Nothing but the lines from the one containing "wrist: (158, 286)" through the one containing "thumb tip: (305, 271)", both included, should be given again, each exactly as written below.

#### Recorded data:
____
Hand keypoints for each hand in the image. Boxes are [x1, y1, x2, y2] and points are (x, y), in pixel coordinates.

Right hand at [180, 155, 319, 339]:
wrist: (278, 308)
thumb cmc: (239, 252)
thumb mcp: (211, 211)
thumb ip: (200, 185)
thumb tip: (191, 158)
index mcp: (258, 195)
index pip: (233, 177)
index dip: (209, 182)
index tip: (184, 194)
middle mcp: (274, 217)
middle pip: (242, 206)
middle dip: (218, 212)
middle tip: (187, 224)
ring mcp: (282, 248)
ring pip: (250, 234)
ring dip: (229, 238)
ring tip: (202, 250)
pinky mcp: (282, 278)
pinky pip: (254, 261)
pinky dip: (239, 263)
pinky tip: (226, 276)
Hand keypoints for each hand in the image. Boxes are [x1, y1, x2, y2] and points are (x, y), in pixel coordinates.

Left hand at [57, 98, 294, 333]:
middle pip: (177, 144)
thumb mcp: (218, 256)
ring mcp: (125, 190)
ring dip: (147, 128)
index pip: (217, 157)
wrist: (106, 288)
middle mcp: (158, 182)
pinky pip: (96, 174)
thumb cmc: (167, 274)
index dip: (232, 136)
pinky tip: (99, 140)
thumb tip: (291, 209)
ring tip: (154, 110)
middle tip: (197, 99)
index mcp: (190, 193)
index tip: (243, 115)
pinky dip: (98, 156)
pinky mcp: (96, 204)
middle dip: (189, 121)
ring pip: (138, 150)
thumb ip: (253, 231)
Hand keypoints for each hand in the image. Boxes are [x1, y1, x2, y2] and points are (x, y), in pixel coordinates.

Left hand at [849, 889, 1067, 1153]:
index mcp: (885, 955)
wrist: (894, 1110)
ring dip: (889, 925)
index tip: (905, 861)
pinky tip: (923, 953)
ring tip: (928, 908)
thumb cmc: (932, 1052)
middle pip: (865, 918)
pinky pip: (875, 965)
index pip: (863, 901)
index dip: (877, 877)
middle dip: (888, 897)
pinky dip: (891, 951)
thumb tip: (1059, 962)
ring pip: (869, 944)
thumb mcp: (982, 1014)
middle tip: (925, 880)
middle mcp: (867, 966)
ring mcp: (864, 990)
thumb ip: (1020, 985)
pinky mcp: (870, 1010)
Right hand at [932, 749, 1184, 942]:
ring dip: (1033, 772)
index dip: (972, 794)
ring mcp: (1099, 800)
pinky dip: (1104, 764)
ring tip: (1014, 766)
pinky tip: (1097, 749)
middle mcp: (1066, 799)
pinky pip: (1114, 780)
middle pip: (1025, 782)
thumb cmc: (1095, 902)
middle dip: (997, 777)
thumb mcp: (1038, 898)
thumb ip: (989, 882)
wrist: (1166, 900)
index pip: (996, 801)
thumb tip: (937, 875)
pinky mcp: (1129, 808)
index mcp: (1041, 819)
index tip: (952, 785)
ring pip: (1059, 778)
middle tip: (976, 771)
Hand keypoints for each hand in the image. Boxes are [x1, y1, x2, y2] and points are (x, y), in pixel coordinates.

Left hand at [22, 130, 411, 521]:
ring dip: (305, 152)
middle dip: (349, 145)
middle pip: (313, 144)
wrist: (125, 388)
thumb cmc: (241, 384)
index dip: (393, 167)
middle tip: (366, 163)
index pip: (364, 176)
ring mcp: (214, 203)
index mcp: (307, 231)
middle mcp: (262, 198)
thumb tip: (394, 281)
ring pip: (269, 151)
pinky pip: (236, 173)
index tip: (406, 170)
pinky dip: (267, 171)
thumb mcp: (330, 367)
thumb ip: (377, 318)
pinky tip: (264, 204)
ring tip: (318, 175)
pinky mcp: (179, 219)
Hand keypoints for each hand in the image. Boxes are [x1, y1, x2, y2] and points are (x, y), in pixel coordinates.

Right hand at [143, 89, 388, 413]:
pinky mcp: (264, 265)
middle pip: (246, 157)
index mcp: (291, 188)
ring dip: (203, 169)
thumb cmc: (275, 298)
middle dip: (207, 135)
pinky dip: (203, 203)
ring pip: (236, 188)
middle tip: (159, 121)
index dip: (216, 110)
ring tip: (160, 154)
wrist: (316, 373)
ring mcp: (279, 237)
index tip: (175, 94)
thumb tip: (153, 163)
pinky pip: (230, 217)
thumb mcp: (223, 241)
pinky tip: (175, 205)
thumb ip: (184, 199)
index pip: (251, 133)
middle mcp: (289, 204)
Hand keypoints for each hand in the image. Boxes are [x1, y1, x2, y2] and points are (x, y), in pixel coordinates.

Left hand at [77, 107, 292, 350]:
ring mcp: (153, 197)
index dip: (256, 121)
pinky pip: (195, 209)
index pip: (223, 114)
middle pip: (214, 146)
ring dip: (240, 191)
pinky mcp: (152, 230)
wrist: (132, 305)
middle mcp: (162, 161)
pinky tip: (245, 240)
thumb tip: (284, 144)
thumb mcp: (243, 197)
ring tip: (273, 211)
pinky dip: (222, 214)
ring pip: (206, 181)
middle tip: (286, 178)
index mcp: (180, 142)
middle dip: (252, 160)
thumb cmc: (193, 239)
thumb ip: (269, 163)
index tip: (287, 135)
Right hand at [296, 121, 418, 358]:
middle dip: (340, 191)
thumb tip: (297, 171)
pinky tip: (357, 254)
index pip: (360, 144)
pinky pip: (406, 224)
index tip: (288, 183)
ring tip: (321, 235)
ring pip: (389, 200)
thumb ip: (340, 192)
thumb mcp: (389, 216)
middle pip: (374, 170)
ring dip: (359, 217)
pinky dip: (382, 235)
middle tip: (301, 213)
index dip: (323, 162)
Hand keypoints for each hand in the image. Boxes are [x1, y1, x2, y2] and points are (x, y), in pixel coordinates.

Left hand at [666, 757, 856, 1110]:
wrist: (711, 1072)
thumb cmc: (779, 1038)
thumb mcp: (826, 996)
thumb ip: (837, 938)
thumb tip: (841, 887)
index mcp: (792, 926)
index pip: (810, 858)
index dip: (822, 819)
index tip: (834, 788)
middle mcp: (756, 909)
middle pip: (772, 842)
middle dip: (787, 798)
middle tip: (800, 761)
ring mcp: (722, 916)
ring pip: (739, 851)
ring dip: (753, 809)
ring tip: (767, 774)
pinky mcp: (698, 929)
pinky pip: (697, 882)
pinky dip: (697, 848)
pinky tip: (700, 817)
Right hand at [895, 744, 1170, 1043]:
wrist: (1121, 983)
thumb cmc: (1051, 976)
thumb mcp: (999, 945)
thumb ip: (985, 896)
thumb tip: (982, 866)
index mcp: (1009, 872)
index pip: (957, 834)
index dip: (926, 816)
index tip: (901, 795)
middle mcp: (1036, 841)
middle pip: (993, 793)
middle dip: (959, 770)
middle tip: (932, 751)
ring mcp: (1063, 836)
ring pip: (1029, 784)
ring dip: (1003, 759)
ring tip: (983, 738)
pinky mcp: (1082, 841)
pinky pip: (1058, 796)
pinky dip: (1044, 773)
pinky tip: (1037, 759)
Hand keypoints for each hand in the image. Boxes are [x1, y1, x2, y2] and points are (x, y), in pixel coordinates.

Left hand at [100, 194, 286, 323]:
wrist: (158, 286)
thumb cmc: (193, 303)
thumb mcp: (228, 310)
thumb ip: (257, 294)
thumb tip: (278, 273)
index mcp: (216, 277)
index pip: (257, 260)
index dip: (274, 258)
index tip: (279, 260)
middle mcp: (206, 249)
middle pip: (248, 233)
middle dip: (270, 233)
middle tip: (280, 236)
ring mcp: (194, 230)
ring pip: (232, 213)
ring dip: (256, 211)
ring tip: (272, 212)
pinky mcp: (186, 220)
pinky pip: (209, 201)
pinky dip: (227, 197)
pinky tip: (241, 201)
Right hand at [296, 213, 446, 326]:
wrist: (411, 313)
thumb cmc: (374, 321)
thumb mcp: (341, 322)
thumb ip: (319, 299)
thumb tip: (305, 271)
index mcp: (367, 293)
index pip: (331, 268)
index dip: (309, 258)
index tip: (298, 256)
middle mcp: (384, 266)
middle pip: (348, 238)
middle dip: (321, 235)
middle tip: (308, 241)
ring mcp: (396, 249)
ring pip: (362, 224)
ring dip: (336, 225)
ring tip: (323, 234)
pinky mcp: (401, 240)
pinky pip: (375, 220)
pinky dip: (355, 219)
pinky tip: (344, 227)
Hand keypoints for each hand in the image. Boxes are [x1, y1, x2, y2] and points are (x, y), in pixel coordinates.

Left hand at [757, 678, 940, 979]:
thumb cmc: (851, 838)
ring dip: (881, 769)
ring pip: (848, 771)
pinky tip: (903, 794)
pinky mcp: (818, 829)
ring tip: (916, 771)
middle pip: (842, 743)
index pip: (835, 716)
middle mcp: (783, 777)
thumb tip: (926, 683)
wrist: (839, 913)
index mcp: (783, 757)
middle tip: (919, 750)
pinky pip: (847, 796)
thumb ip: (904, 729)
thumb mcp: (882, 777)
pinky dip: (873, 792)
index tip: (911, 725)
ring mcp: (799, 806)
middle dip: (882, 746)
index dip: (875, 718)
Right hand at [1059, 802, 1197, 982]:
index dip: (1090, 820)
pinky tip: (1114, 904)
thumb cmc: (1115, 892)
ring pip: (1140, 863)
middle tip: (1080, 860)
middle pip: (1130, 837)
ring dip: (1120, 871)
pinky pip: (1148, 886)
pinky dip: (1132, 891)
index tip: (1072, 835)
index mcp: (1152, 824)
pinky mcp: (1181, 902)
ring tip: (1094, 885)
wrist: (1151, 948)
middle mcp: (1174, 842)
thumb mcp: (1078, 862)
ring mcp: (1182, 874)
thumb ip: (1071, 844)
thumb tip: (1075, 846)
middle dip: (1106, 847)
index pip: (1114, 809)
____
#### Response to this exercise:
wrist: (158, 286)
thumb cmc: (193, 303)
thumb mcp: (228, 310)
thumb ip: (257, 294)
thumb tip: (278, 273)
index mcp: (216, 277)
index pip: (257, 260)
index dip: (274, 258)
index tip: (279, 260)
middle mcp: (206, 249)
middle pip: (248, 233)
middle dip: (270, 233)
middle tip: (280, 236)
ring mcp: (194, 230)
ring pip: (232, 213)
ring dip: (256, 211)
ring tip: (272, 212)
pinky mcp: (186, 220)
pinky pip: (209, 201)
pinky dip: (227, 197)
pinky tip: (241, 201)
Right hand at [296, 213, 446, 326]:
wrist: (411, 313)
thumb cmc: (374, 321)
thumb mcp: (341, 322)
thumb ip: (319, 299)
thumb tip: (305, 271)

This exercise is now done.